» **Required action**: The records that follow are to be repeated exactly, with the pictures removed.
*** Data for processing
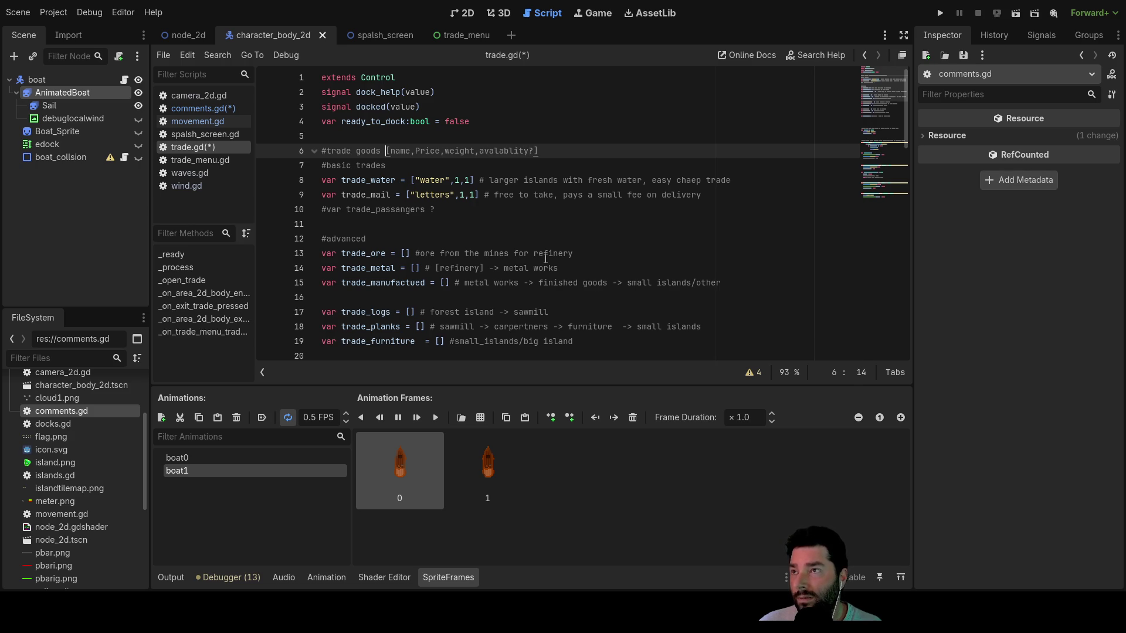
key(Right)
key(Right)
key(Right)
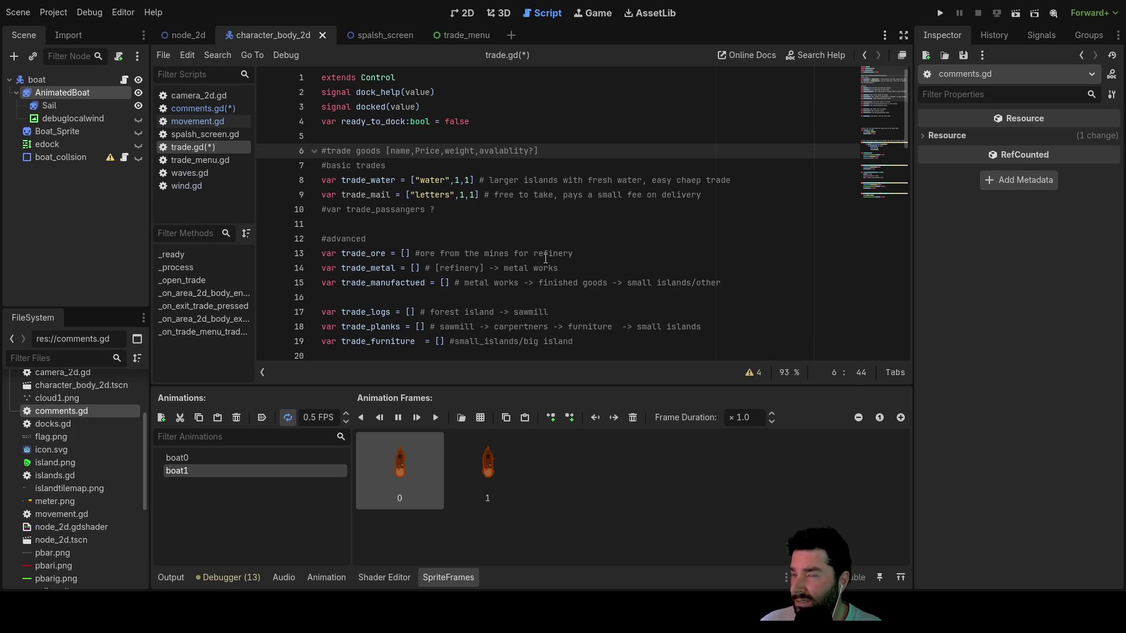
key(Left)
key(Left)
key(Left)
******
» **Written response**:
key(Right)
key(Right)
key(Right)
key(Left)
key(Left)
key(Left)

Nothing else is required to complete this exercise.